Assignment:
Please continue the talk on Apache Iceberg below, picking up right after its last sentence.

Text:

-------------------------

Apache Iceberg: What It Is and Why Everyone’s Talking About It
Hi, I’m Tim Berglund with Confluent. Today, I’d like to talk to you about Apache Iceberg. Iceberg is an open table format.
What is an open table format? Why did they exist? How does Iceberg work? I’d like to start as always with a little bit of history. Let’s go back about 35, maybe 40 years to the data warehouse. Data warehouse was a big database that contained the data from a bunch of smaller databases, right? These were the operational, usually relational databases out in the enterprise. And we’d collect their data overnight through a process called ETL, extract, transform, and load, and load it into the data warehouse, which was then available for reports, analysis, querying the next day. This was a batch process. There’s a whole overnight kind of thing. It might seem old-fashioned these days, but this was great technology in its day. It lasted until it didn’t, eventually started to give way for reasons of scale and other things to another thing, maybe about 15 or so years ago, called the data lake.
Now, it wasn’t called the data lake right away. It was called Hadoop at first, really. But this was, we’ll say, a big distributed file system where we would still have these operational databases out in the world. Those have never gone anywhere, right? They still have all these data sources and maybe now mobile devices and sort of early streaming data sources and all these things coming into this data lake. And instead of all of this attention to the schema of the inputs and the specially designed schema in the data warehouse and this extract, transform, load, we just kind of extract the data, load it into the data lake, and transform it later.
So there was this extract, load, transform. And this was supposed to be a revolutionary change to get all the data into this data lake. Again, initially, this took the form of Hadoop. These days, the data lake, as a going concern now, is often cloud blob stores, say S3. So this is a little bit anachronistic for the beginning. But these days, these are just S3 buckets. All the data from out there, bringing it into here, and one of the main transitions, apart from scale, trying to make a system that can scale to larger volumes of data, is less attention to schema.
So there was this idea that maybe somehow schema was a bad idea. We didn’t want to spend so much effort on that, which is completely understandable for the thinkers and builders of the time, because schema’s a tremendous pain, right? So we can kind of understand how they got there. However, over time, schema does kind of matter. You still do want to know the format of the data in here. We still want to think of data as tabular. We want to run SQL queries over data. So we kind of do need some kind of system that gives us access to schema.

-------------------------

Record extracts:
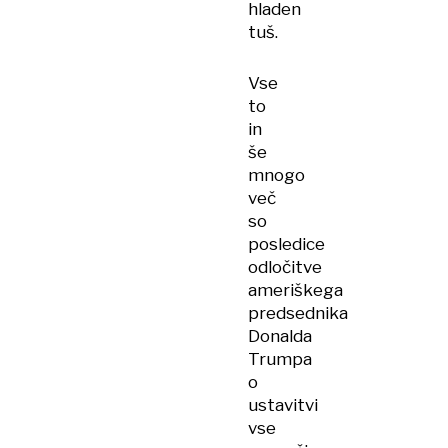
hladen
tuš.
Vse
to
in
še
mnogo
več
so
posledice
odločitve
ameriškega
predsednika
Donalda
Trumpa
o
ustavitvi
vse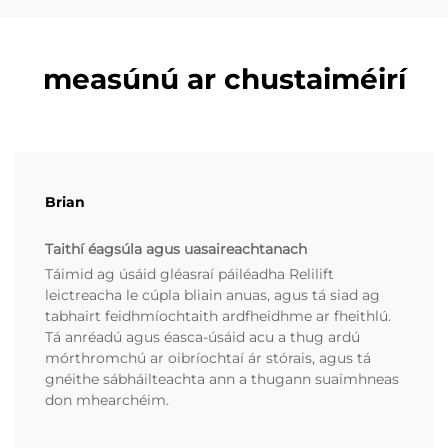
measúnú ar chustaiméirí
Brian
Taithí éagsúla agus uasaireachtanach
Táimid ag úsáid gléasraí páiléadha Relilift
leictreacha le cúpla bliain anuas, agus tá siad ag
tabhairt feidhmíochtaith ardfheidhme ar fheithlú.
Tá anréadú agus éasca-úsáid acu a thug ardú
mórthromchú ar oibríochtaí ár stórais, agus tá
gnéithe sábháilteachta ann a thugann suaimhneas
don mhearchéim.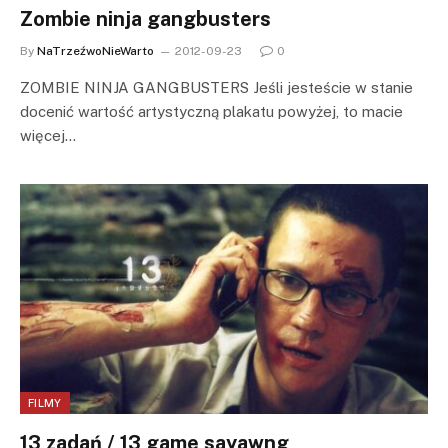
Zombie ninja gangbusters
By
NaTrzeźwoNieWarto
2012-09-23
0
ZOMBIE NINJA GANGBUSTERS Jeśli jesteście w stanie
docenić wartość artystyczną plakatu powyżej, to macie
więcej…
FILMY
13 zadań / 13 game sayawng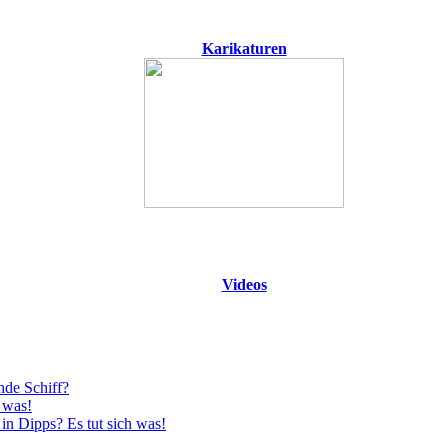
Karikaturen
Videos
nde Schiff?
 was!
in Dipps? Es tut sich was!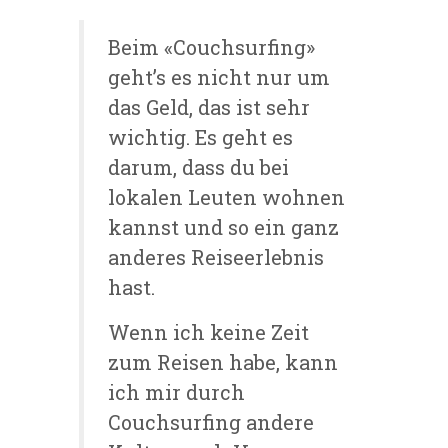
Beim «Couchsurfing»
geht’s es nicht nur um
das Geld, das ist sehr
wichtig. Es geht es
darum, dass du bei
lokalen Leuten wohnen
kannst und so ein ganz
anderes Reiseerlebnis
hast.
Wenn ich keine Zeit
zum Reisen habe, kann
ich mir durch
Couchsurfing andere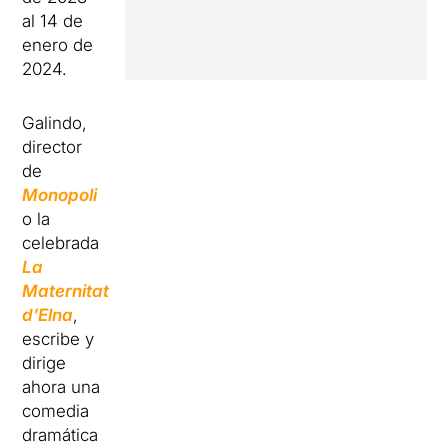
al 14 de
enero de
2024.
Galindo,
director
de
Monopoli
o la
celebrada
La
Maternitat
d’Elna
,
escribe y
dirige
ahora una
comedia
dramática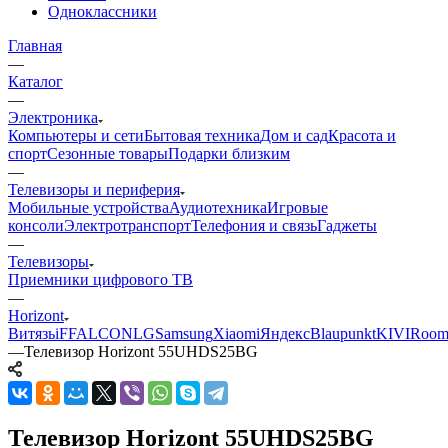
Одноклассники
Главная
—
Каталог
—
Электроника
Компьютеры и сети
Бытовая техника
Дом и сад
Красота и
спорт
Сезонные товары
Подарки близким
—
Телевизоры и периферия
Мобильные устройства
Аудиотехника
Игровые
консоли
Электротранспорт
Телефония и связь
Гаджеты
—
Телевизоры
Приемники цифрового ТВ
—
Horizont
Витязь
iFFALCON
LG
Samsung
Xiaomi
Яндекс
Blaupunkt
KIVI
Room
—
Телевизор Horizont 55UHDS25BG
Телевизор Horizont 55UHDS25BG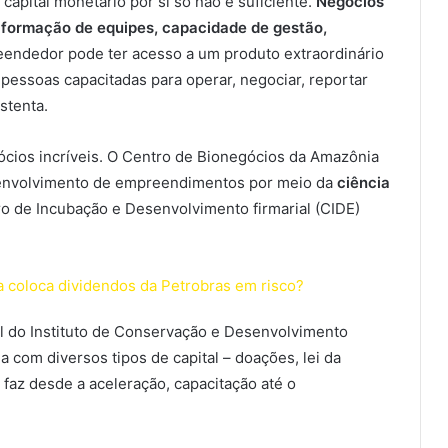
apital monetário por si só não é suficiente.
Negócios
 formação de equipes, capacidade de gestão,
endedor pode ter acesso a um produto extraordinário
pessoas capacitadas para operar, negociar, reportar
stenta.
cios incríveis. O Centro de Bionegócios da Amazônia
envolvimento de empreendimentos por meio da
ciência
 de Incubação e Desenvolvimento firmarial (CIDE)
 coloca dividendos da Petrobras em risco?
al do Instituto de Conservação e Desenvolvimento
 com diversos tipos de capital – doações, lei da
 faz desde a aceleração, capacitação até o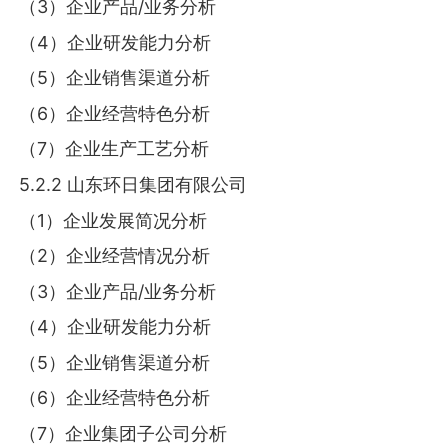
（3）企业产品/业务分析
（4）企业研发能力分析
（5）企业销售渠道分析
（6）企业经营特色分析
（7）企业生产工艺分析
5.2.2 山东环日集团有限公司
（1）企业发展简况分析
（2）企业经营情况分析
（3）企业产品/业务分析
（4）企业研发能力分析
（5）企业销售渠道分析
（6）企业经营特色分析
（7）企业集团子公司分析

-------------------------

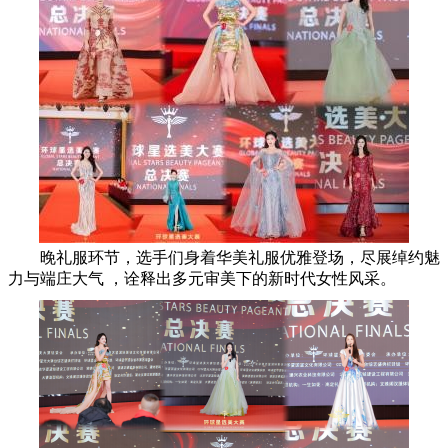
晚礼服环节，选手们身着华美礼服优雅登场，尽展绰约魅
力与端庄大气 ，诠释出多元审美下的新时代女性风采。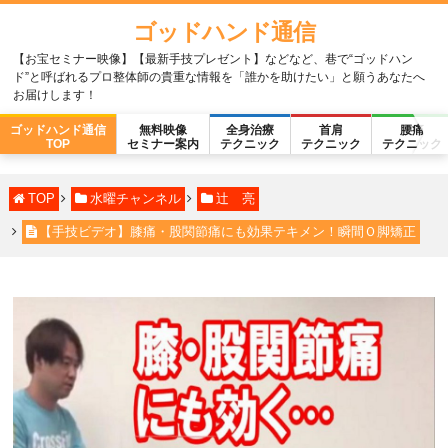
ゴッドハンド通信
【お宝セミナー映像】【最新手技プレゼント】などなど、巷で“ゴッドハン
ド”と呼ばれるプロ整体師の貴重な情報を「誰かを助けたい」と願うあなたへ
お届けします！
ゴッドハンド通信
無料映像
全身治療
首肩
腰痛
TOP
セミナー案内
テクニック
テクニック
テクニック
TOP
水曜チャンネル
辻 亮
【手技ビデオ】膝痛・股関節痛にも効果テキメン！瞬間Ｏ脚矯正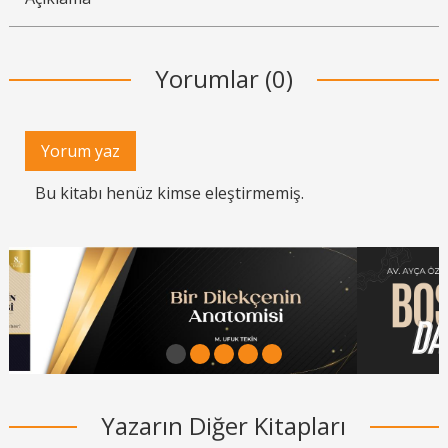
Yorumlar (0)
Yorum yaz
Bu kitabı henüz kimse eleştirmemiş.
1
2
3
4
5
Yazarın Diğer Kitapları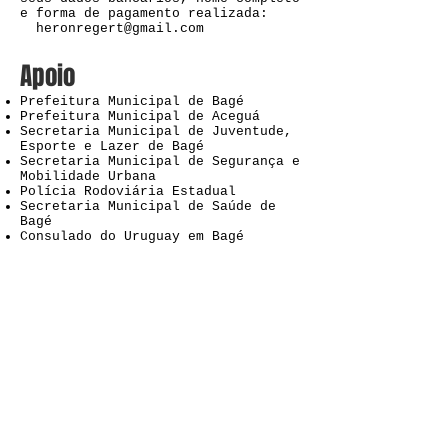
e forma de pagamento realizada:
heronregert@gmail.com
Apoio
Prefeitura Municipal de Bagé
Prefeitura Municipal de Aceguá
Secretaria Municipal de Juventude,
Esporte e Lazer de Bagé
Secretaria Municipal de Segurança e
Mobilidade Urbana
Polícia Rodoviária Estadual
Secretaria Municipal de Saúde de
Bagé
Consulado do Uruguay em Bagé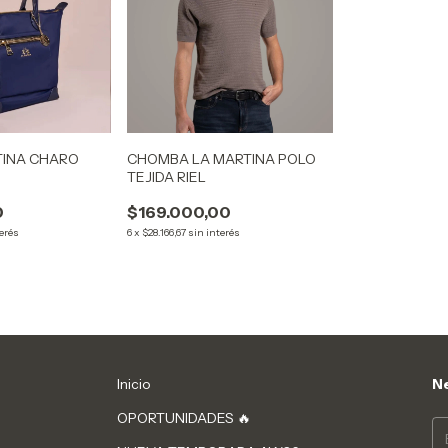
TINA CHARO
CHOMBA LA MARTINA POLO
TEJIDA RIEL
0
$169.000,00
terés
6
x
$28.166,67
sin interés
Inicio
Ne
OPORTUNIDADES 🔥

-------------------------

Response below:
Iceberg, in particular, an open source project that emerged from Netflix, also had a concern with consistency. So this being essentially a large distributed file system, I could have little bits of tables and different files all over. If I’m going to modify something, it’s difficult without some kind of layer to wrap it to have a consistent view of the data in there. And we would also love transactionality. That would be nice too. There are other benefits, but kind of broadly speaking, in this data warehouse to data lake transition, some of these things got lost and that was difficult. And so Iceberg and others like it emerged.
That’s the history. I want to give you an idea of how it works. And I’m going to kind of start bottom up and build things a piece at a time into sort of a logical architecture of Iceberg and give you an example of how this gets applied in the modern streaming world.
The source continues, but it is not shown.